- **EXERCISE OBJECTIVE**: All of the data is to be written out again exactly, without the pictures.

(Beginning of DATA EXTRACT)

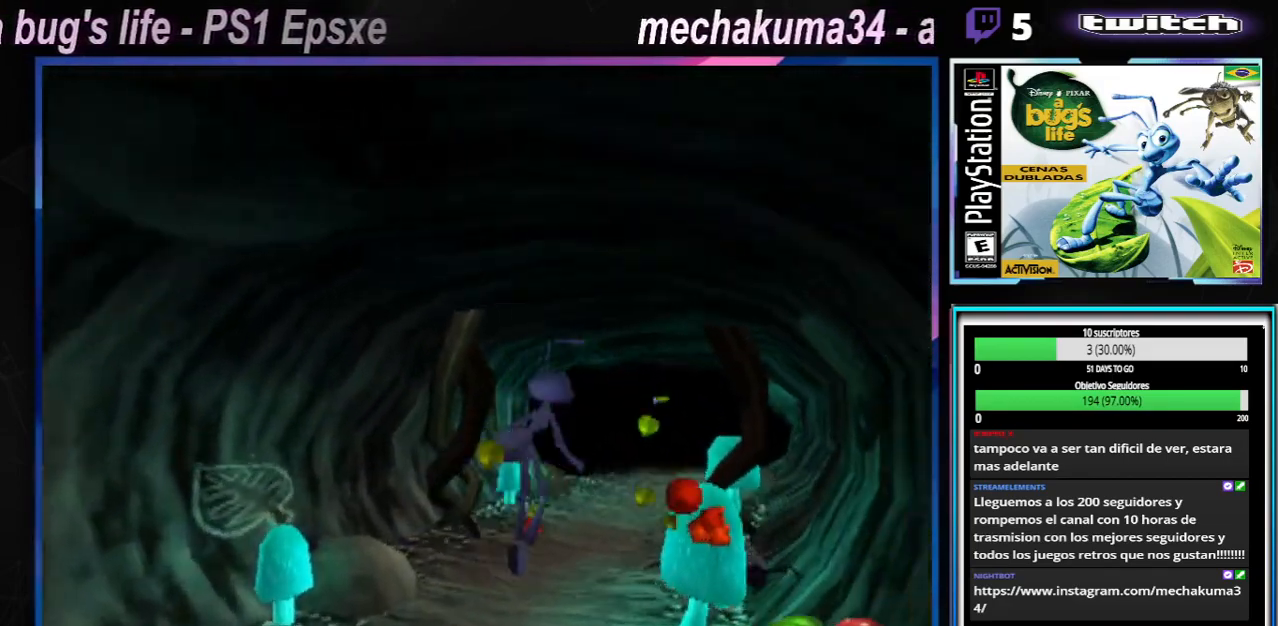
{"buttons": ["A", "X"], "left_stick": "up-left", "right_stick": "center", "events": [[100, "left_stick", "up-left"], [117, "A", "up"], [117, "X", "up"], [234, "X", "down"], [384, "X", "up"], [450, "X", "down"], [500, "A", "down"]]}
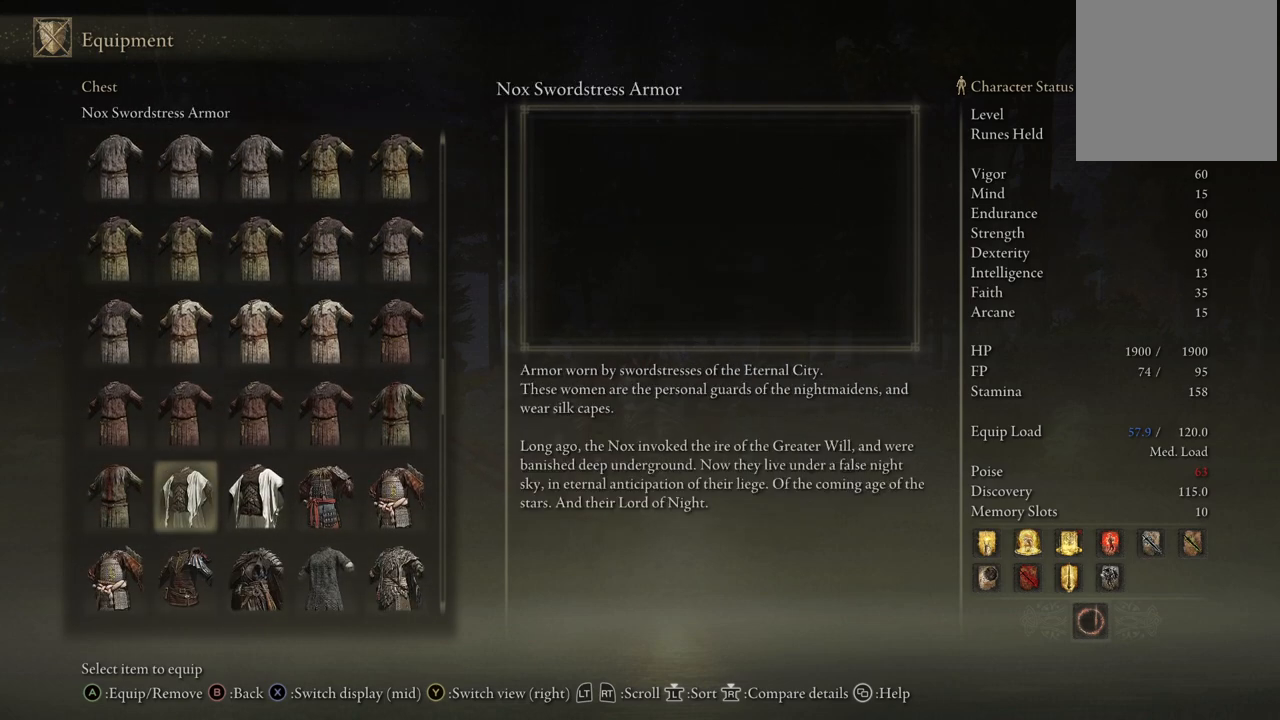
Gameplay with a controller (Xbox layout); each line is a JSON object with the inputs held at the frame after it. "events" lists button and stick changes between this image and that frame as [ms after this image, input, new state], when the widget could be followed in between. Not read: L3 R3.
{"buttons": [], "left_stick": "center", "right_stick": "center", "events": [[33, "DPAD_RIGHT", "up"], [400, "DPAD_LEFT", "down"], [433, "DPAD_LEFT", "up"]]}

(End of DATA EXTRACT)

- **ANSWER**:
{"buttons": ["A", "X"], "left_stick": "up-left", "right_stick": "center", "events": [[100, "left_stick", "up-left"], [117, "A", "up"], [117, "X", "up"], [234, "X", "down"], [384, "X", "up"], [450, "X", "down"], [500, "A", "down"]]}
Gameplay with a controller (Xbox layout); each line is a JSON object with the inputs held at the frame after it. "events" lists button and stick changes between this image and that frame as [ms after this image, input, new state], when the widget could be followed in between. Not read: L3 R3.
{"buttons": [], "left_stick": "center", "right_stick": "center", "events": [[33, "DPAD_RIGHT", "up"], [400, "DPAD_LEFT", "down"], [433, "DPAD_LEFT", "up"]]}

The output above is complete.